At the onset of the interview, participants were informed about the study aims and were asked to sign a consent form. We asked questions on socio-demographic characteristics, drug use and injecting history, HCV risk behavior, previous HCV testing, previous and current HCV treatment, previous and current drug use treatment, number of overdoses, network size and the relationship with their recruiter. To distinguish between respondents who were rather in contact with PWID and others who were more in contact with HROU, network size was defined as (i) “How many people in Brussels who have injected opiates such as heroin, morphine, opium or fentanyl in the last 6 months do you know by name who know your name?”, (ii) “How many people in Brussels who have used opiates such as heroin, morphine, opium or fentanyl without prescription and without injecting and who have injected drugs in the last 6 months but not opiates do you know by their name who know your name?”, (iii) “How many people in Brussels who have injected drugs in the last 6 months but not opiates do you know by their name who know your name?” or (iv) “How many people in Brussels who have used opiates such as heroin, morphine, opium or fentanyl without medical prescription without injecting in the last 6 months do you know by their name who know your name?”. The questionnaire was pre-tested and based on the Drug Related Infectious Disease toolkit, developed by the European Monitoring Centre for Drugs and Drug Addiction (EMCDDA) [17], the WHO guidelines for RDS [18], the Belgian HIV register (for the unique person’s identifier) [19], with some additional questions from the Australian national drug strategy household survey [20, 21] and a HIV/HCV risk behavior survey from Yale University [22]. Prevalence of HCV was tested with the whole blood InTec Rapid HCV antibody Test. We did not have the possibility to confirm HCV antibody positive results with a PCR HCV RNA test as recommended by the national guidelines [6]. Respondents were offered pre- and post-counselling according to national and international guidelines [6].
Based on the aforementioned estimated number of PWID in Brussels and with an estimated HCV-prevalence of 40% [23], a CI of 95%, z = 1.96, a design effect of 1.5 [1] and a standard error of 0.05, we reached a sample size on which we applied a finite population correction [24], resulting in a required sample size of 269 PWID. Seeds were included in every part of the analysis. Selection bias was examined for age and sex by comparing the participants’ profile with the profile of patients in low-threshold treatment centers and needle exchange programs in Brussels and within the sample through t-tests and χ2-tests.
RDSAT version 7.1.46 was used to verify the stability of the study sample.
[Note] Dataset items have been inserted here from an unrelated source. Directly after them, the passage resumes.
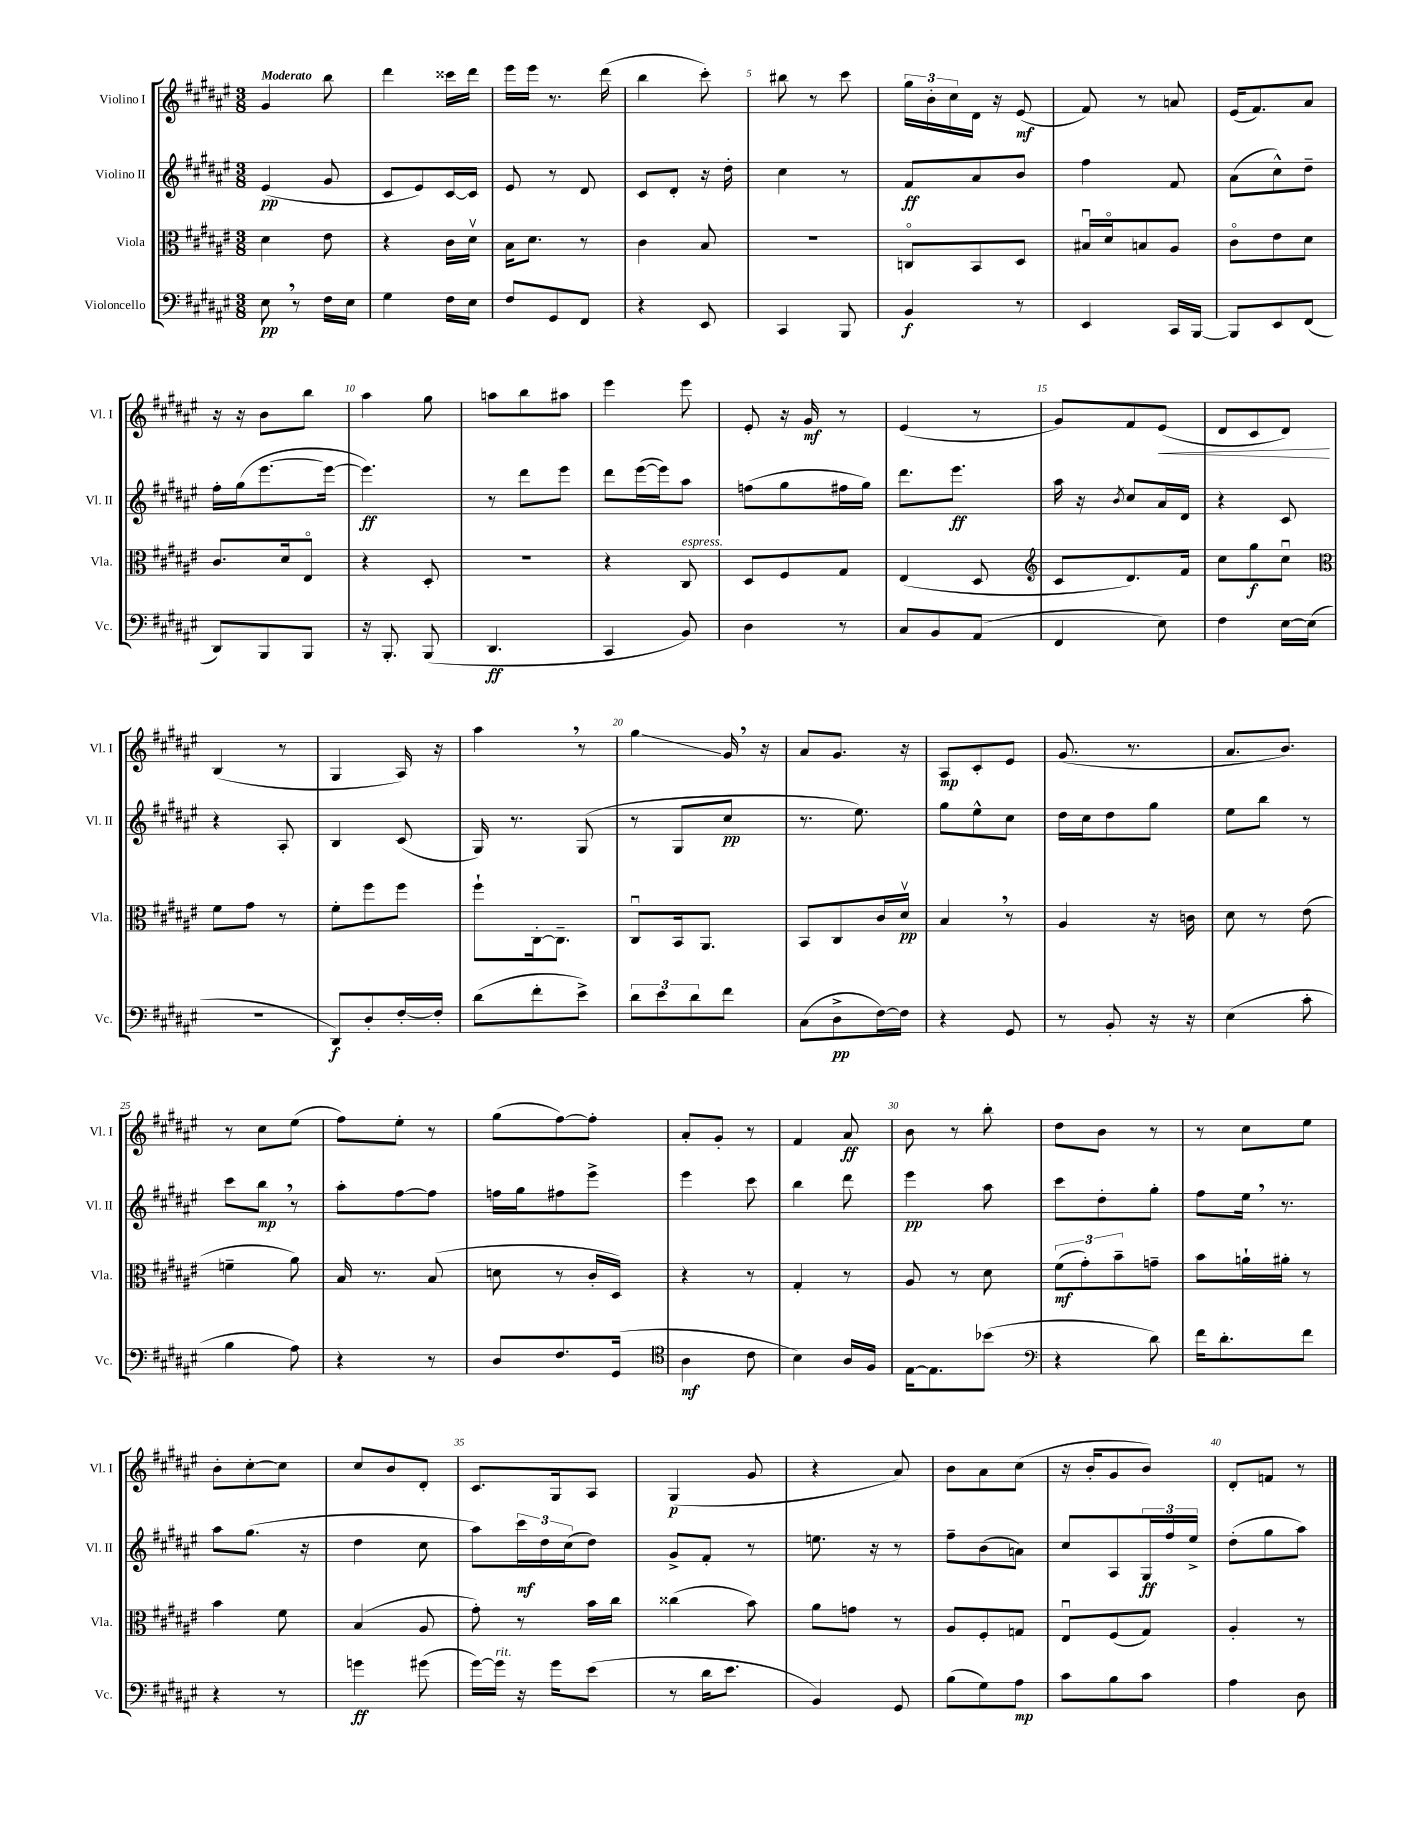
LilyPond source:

<<
\new StaffGroup <<
\new Staff = "s0" \with { instrumentName = "Violino I" shortInstrumentName = "Vl. I" } {
    \clef treble \key fis \major \numericTimeSignature \time 3/8 \tempo "Moderato"
    gis'4 b''8 |
    dis'''4 cisis'''16 dis'''16 |
    eis'''16 eis'''16 r8. dis'''16( |
    b''4 cis'''8-.) |
    bis''8 r8 cis'''8 |
    \tuplet 3/2 { gis''16 b'16-. cis''16 } dis'16 r16 eis'8\mf( |
    fis'8) r8 a'8 |
    eis'16( fis'8.) ais'8 |
    r16 r16 b'8 b''8 |
    ais''4 gis''8 |
    a''8 b''8 ais''8 |
    eis'''4 eis'''8 |
    eis'8-. r16 gis'16\mf r8 |
    eis'4( r8 |
    gis'8) fis'8 eis'8\<( |
    dis'8 cis'8 dis'8\!) |
    b4( r8 |
    gis4 ais16) r16 |
    ais''4 \breathe r8 |
    gis''4\glissando gis'16 \breathe r16 |
    ais'8 gis'8. r16 |
    ais8\mp cis'8-. eis'8 |
    gis'8.( r8. |
    ais'8. b'8.) |
    r8 cis''8 eis''8( |
    fis''8) eis''8-. r8 |
    gis''8( fis''8~) fis''8-. |
    ais'8-. gis'8-. r8 |
    fis'4 ais'8\ff |
    b'8 r8 b''8-. |
    dis''8 b'8 r8 |
    r8 cis''8 eis''8 |
    b'8-. cis''8~-. cis''8 |
    cis''8 b'8 dis'8-. |
    cis'8. gis16 ais8 |
    gis4\p( gis'8 |
    r4 ais'8) |
    b'8 ais'8 cis''8( |
    r16 b'16-. gis'8 b'8) |
    dis'8-. f'8 r8 \bar "|." |
}
\new Staff = "s1" \with { instrumentName = "Violino II" shortInstrumentName = "Vl. II" } {
    \clef treble \key fis \major \numericTimeSignature \time 3/8
    eis'4\pp( gis'8 |
    cis'8 eis'8) cis'16~ cis'16 |
    eis'8 r8 dis'8 |
    cis'8 dis'8-. r16 dis''16-. |
    cis''4 r8 |
    fis'8\ff ais'8 b'8 |
    fis''4 fis'8 |
    ais'8( cis''8-^) dis''8-- |
    fis''16-. gis''16( eis'''8.~ eis'''16~ |
    eis'''4.\ff) |
    r8 dis'''8 eis'''8 |
    dis'''8 eis'''16~( eis'''16) ais''8 |
    f''8( gis''8 fis''16 gis''16) |
    dis'''8. eis'''8.\ff |
    ais''16 r16 \acciaccatura { b'8 } cis''8 ais'16 dis'16 |
    r4 cis'8 |
    r4 ais8-. |
    b4 cis'8( |
    gis16) r8. gis8( |
    r8 gis8 cis''8\pp |
    r8. eis''8.) |
    gis''8 eis''8-^ cis''8 |
    dis''16 cis''16 dis''8 gis''8 |
    eis''8 b''8 r8 |
    cis'''8 b''8\mp \breathe r8 |
    ais''8-. fis''8~ fis''8 |
    f''16 gis''16 fis''8 eis'''8-> |
    eis'''4 cis'''8 |
    b''4 dis'''8 |
    eis'''4\pp ais''8 |
    cis'''8 dis''8-. gis''8-. |
    fis''8 eis''16 \breathe r8. |
    ais''8 gis''8.( r16 |
    dis''4 cis''8 |
    ais''8) \tuplet 3/2 { cis'''16\mf dis''16 cis''16( } dis''8) |
    gis'8-> fis'8-. r8 |
    e''8. r16 r8 |
    fis''8-- b'8( a'8) |
    cis''8 ais8 \tuplet 3/2 { gis16\ff fis''16 eis''16-> } |
    dis''8-.( gis''8 ais''8) \bar "|." |
}
\new Staff = "s2" \with { instrumentName = "Viola" shortInstrumentName = "Vla." } {
    \clef alto \key fis \major \numericTimeSignature \time 3/8
    dis'4 eis'8 |
    r4 cis'16 dis'16\upbow |
    b16 dis'8. r8 |
    cis'4 b8 |
    R4. |
    c8\flageolet b,8 dis8 |
    bis16\downbow dis'16\flageolet b8 ais8 |
    cis'8\flageolet eis'8 dis'8 |
    cis'8. dis'16 eis8\flageolet |
    r4 dis8-. |
    R4. |
    r4 cis8^\markup { \italic "espress." } |
    dis8 fis8 gis8 |
    eis4( dis8 |
    \clef treble cis'8 dis'8.) fis'16 |
    cis''8 gis''8\f cis''8\downbow |
    \clef alto fis'8 gis'8 r8 |
    fis'8-. fis''8 fis''8 |
    fis''8-! cis16~-. cis8.-- |
    cis8\downbow b,16 ais,8. |
    b,8 cis8 cis'16 dis'16\upbow\pp |
    b4 \breathe r8 |
    ais4 r16 c'16 |
    dis'8 r8 eis'8( |
    f'4-- ais'8) |
    b16 r8. b8( |
    d'8 r8 cis'16-. dis16) |
    r4 r8 |
    gis4-. r8 |
    ais8 r8 dis'8 |
    \tuplet 3/2 { fis'8\mf( gis'8-.) b'8-- } g'8-- |
    b'8 a'16-! ais'16-. r8 |
    b'4 fis'8 |
    b4( ais8 |
    gis'8-.) r8 b'16 cis''16 |
    cisis''4( b'8) |
    ais'8 g'8 r8 |
    ais8 fis8-. g8 |
    eis8\downbow fis8( gis8) |
    ais4-. r8 \bar "|." |
}
\new Staff = "s3" \with { instrumentName = "Violoncello" shortInstrumentName = "Vc." } {
    \clef bass \key fis \major \numericTimeSignature \time 3/8
    eis8\pp \breathe r8 fis16 eis16 |
    gis4 fis16 eis16 |
    fis8 gis,8 fis,8 |
    r4 eis,8 |
    cis,4 b,,8 |
    b,4\f r8 |
    eis,4 cis,16 b,,16~ |
    b,,8 eis,8 fis,8( |
    dis,8) b,,8 b,,8 |
    r16 b,,8.-. b,,8( |
    dis,4.\ff |
    cis,4 b,8) |
    dis4 r8 |
    cis8 b,8 ais,8( |
    fis,4 eis8) |
    fis4 eis16~ eis16( |
    R4. |
    dis,8\f) dis8-. fis16~-. fis16-. |
    dis'8( fis'8-. eis'8->) |
    \tuplet 3/2 { dis'8 eis'8 dis'8 } fis'8 |
    cis8( dis8->\pp fis16~) fis16 |
    r4 gis,8 |
    r8 b,8-. r16 r16 |
    eis4( cis'8-. |
    b4 ais8) |
    r4 r8 |
    dis8 fis8. gis,16( |
    \clef tenor ais4\mf cis'8 |
    b4) ais16 fis16 |
    eis16~ eis8. bes'8( |
    \clef bass r4 dis'8) |
    fis'16 dis'8.-. fis'8 |
    r4 r8 |
    g'4\ff gis'8( |
    gis'16~) gis'16^\markup { \italic "rit." } r16 gis'16 eis'8( |
    r8 dis'16 eis'8. |
    b,4) gis,8 |
    b8( gis8) ais8\mp |
    cis'8 b8 cis'8 |
    ais4 dis8 \bar "|." |
}
>>
>>
\layout { \context { \Score \override BarNumber.break-visibility = ##(#f #t #t) barNumberVisibility = #(every-nth-bar-number-visible 5) } }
The homophily metric (Hx) was between − 1 and 1, with Hx < − 0.3 and Hx > 0.3 used for the identification of significant biases, as is conventional in RDS analysis [14, 25]. We used RStudio version 1.1.442, package ‘RDS’ [26] to calculate equilibrium for sex, mean age and HCV prevalence, which was attained when the sample distribution from one recruitment wave to the next fell within a discrepancy of less than 2% [24], For respondents who answered that their personal network size was 0, degree values were imputed using the weighted mean of the non-missing degrees, calculated with Gile’s SS [26]. Since there is no consensus on which estimator is optimal [27], we give the unweighted sample average for HCV antibody prevalence among PWID as well as the RDS-II and RDS-SS weighted estimate. We did the graphical representation of the complete network in NetDraw version 2.160. For reasons of completeness, descriptive statistics for HROU will be presented as well. The reporting of this study conforms to the STROBE guidelines for RDS studies [28].